▶ **SELECTED TEXT**

# Kavi, Kala, and Coconut's babies!



## coconutheadfarm (Apr 28, 2010)

I've finally been able to upload pictures of the babies!  Kavi had triplets (again)- Velvet (the only girl), Satin, and Cotton. Kala also had triplets, who we named Morning, Noon (again, the only girl), and Night. Coconut's twins are named Hero (the boy) and Nutmeg (the girl). They're all so lively, and fortunately they seem to be becoming good friends. :clap:


----------



## TinyHoovesRanch (Jan 16, 2010)

VERY cute  

:applaud: Congrats!


----------



## liz (Oct 5, 2007)

Awwwwwww  Congratulations!!! They all are adorable :hug:


----------



## NubianLover (Sep 19, 2010)

Cute!!


----------



## pelicanacresMN (Dec 29, 2009)

adorable...I think Night is the cutest one--I love that black on white coloring


----------



## farmgirl42 (Jan 3, 2010)

Just adorable! Congratulations and thanks for sharing!


----------



## ksalvagno (Oct 6, 2009)

They are adorable! Congratulations!


----------



## HoosierShadow (Apr 20, 2010)

Awwwwwwww they are tooooo cute! And wow look at all that color! You got a bit of everything! I love the names, and am so happy to hear they are all doing well!


----------



## Paige (Oct 14, 2010)

Satin is my favorite! Love him!


----------



## jduwall (Aug 7, 2009)

They look wonderful..so happy and healthy. Congrats~~!! thanks for sharing the pics...love 'em


----------



## jay13 (Apr 12, 2009)

Congrats on getting the pics and oh so cute names! I like little velvet ... sweet lookin girl! would be interesting to see what kinds of colored kids she throws next year.. hmmm if my dexy has a little black buck we might be able to find out... wink wink


----------



## mommaB (Oct 1, 2009)

Sooooooooo Cute!! Congrats! :leap:


----------



## jodief100 (Jan 15, 2011)

Adorable. :stars:


----------



## Nubiansrus1 (Sep 2, 2009)

Adorable. 



We have Nubians and La Mancha but Ive always wanted a boer with a black head, I think thats a really pretty look. Night is really gorgeous!! Makes me wanna go buy a boer. LOL


----------

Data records
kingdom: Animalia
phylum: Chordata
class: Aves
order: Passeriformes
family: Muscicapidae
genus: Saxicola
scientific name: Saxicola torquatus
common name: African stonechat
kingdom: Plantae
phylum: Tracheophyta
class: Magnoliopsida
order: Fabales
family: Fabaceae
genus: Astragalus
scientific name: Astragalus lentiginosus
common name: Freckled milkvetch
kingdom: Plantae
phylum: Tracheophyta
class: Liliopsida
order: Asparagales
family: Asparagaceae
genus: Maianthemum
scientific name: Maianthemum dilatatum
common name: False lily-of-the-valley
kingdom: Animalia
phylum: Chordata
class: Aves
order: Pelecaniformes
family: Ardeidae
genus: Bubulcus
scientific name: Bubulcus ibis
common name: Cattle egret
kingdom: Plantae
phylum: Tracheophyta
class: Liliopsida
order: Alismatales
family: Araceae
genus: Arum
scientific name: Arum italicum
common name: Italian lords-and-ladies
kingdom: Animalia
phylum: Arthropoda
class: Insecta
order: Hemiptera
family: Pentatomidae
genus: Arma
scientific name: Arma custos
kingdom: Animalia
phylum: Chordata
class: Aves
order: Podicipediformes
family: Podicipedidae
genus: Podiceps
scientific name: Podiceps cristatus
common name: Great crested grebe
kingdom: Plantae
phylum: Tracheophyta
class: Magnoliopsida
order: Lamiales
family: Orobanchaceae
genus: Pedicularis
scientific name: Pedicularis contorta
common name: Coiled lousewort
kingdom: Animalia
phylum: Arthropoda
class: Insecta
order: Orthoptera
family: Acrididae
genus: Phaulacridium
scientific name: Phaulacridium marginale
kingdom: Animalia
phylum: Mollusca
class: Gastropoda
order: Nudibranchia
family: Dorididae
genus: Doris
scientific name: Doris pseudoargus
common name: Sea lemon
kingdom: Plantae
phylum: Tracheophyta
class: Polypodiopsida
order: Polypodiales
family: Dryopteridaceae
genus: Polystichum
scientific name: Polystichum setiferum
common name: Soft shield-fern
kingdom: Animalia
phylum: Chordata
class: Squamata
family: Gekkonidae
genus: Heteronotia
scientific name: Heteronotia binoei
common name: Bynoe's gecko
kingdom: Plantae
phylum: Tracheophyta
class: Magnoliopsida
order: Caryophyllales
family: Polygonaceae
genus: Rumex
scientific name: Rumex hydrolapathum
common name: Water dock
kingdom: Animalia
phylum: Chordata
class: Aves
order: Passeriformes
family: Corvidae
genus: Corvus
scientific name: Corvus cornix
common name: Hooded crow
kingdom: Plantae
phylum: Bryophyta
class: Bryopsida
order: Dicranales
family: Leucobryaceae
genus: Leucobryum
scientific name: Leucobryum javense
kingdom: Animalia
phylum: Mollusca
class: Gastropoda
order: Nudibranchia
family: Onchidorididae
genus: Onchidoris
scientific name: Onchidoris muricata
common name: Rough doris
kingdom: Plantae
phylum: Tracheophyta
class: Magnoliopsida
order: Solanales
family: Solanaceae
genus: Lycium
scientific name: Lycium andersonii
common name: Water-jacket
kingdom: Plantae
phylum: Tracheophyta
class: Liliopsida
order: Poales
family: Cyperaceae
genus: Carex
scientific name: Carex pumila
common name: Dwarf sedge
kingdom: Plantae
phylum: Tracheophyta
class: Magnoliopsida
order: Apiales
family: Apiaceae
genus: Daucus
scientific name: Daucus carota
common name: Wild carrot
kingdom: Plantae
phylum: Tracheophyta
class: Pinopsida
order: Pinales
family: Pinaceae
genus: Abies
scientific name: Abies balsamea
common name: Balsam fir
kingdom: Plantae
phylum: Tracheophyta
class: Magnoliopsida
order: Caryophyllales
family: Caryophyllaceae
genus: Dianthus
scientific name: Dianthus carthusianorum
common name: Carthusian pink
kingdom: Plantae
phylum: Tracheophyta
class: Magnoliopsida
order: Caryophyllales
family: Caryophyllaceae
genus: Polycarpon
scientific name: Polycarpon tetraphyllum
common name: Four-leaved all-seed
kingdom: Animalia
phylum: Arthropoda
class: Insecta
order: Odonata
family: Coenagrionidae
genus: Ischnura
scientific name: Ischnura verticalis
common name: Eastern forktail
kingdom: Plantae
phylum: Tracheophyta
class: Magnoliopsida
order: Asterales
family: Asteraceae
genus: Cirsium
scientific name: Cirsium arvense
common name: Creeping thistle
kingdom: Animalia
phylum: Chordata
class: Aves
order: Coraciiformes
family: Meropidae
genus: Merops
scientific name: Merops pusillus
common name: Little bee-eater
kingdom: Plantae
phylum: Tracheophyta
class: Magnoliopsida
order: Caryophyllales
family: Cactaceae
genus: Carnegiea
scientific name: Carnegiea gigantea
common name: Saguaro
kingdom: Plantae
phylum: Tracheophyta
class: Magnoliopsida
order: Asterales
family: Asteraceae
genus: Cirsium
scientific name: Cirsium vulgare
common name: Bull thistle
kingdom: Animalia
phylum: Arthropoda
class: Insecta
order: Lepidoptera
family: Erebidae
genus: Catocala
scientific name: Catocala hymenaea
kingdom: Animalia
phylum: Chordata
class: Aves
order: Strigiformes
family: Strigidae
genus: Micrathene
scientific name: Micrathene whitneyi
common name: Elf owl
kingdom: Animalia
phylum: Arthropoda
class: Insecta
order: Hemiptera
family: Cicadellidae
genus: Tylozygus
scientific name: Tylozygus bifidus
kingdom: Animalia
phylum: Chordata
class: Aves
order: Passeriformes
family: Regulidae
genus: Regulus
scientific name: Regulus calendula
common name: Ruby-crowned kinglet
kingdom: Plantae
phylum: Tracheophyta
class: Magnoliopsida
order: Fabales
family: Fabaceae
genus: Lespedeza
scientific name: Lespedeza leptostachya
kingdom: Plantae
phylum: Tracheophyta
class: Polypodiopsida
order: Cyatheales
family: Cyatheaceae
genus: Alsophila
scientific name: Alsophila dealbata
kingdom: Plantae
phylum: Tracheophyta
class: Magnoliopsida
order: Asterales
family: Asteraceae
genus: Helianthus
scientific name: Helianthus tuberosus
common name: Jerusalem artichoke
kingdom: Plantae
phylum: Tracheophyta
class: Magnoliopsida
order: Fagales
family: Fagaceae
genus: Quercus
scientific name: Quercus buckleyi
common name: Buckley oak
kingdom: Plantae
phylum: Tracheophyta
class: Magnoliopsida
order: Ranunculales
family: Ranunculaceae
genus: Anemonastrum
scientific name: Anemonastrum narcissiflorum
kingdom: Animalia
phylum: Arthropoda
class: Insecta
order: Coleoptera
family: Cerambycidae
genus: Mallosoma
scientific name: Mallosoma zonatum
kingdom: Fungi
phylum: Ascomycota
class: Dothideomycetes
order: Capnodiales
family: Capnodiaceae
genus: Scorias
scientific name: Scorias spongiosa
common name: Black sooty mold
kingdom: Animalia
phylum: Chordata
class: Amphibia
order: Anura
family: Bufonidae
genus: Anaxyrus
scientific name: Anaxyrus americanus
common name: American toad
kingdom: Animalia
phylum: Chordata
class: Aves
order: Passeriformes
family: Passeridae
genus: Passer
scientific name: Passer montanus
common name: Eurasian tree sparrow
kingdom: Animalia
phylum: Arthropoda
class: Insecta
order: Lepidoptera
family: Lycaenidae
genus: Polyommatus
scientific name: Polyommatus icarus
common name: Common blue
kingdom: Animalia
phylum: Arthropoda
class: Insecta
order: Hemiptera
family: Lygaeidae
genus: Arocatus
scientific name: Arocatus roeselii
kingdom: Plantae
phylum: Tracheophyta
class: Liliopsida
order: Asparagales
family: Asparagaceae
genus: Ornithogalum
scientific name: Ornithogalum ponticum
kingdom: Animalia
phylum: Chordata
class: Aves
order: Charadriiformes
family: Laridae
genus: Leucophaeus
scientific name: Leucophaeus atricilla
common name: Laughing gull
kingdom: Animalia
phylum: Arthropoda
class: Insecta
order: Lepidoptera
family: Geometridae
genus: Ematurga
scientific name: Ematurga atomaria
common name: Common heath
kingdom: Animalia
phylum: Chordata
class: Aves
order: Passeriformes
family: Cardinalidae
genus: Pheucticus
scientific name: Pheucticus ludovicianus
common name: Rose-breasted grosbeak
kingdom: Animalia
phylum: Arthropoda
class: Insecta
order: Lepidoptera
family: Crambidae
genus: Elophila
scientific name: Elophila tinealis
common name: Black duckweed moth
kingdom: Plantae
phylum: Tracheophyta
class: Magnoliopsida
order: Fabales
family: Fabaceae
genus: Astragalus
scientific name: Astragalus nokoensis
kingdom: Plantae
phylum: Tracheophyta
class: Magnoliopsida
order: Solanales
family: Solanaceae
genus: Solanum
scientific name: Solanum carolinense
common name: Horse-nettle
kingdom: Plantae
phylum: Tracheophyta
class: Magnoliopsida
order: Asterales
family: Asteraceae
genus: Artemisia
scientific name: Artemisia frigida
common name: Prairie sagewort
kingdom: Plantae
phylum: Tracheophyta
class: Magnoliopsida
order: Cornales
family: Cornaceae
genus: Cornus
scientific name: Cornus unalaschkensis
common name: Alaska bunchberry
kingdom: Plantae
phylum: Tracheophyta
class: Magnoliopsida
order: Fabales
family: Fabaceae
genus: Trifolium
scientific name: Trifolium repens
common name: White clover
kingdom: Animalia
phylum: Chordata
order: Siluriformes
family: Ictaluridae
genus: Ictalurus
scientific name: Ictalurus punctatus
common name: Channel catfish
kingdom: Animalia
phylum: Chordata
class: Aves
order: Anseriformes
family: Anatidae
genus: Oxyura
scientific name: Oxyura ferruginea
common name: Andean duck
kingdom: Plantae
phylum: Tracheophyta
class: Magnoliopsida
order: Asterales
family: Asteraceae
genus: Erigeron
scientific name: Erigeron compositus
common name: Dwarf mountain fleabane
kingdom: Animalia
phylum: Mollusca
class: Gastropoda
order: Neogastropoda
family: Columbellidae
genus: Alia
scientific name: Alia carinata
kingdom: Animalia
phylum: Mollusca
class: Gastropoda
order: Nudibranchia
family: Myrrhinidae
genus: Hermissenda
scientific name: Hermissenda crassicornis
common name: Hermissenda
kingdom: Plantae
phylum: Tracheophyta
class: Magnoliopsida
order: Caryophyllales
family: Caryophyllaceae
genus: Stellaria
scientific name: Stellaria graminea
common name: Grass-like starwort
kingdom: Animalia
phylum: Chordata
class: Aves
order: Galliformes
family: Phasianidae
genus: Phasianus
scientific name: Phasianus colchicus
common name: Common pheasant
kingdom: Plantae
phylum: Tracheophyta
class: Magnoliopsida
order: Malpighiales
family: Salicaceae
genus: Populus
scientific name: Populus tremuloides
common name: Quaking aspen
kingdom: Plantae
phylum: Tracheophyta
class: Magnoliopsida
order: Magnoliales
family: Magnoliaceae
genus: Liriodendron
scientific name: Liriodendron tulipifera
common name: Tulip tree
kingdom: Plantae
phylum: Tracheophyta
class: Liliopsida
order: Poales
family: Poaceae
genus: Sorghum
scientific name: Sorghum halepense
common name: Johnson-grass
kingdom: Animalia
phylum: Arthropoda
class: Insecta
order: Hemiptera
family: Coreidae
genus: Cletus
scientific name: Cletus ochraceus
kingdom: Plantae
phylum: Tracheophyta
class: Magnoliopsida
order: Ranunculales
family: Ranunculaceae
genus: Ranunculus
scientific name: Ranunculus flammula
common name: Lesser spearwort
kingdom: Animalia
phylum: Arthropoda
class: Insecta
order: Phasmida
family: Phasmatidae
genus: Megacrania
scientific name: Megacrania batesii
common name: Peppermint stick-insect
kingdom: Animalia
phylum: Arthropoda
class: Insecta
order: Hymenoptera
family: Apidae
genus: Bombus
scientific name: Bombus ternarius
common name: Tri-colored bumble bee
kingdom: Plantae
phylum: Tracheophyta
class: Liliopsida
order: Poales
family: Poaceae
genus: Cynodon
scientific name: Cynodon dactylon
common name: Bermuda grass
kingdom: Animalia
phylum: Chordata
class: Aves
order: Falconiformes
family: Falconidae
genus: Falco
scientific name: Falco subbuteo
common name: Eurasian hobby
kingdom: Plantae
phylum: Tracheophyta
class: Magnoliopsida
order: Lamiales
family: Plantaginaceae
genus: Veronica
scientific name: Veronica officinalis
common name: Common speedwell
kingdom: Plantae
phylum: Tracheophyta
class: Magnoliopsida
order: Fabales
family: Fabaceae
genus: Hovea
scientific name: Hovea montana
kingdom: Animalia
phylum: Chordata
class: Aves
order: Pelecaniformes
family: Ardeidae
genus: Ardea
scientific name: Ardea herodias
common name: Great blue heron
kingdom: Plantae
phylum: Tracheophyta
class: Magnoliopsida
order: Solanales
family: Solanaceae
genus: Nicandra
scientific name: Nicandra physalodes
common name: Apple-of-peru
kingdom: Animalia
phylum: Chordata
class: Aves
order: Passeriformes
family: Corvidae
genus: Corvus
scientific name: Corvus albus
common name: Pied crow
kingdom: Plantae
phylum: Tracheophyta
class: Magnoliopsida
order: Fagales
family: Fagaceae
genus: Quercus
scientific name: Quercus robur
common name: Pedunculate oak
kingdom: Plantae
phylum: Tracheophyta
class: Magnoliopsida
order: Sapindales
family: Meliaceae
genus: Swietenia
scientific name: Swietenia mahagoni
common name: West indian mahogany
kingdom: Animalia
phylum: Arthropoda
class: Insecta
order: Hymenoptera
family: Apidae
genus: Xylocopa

▶ **PARTS OF THE EXERCISE**
a - In the thread, which of Kala's triplets is the only girl?
b - Write out, word for word, everything in the thread from "## jay13 (Apr" down to "(Oct 1, 2009)".
The records play no part in this work.

▶ **ANSWERS FOR THIS EXERCISE**
a - Noon

b -
## jay13 (Apr 12, 2009)

Congrats on getting the pics and oh so cute names! I like little velvet ... sweet lookin girl! would be interesting to see what kinds of colored kids she throws next year.. hmmm if my dexy has a little black buck we might be able to find out... wink wink


----------



## mommaB (Oct 1, 2009)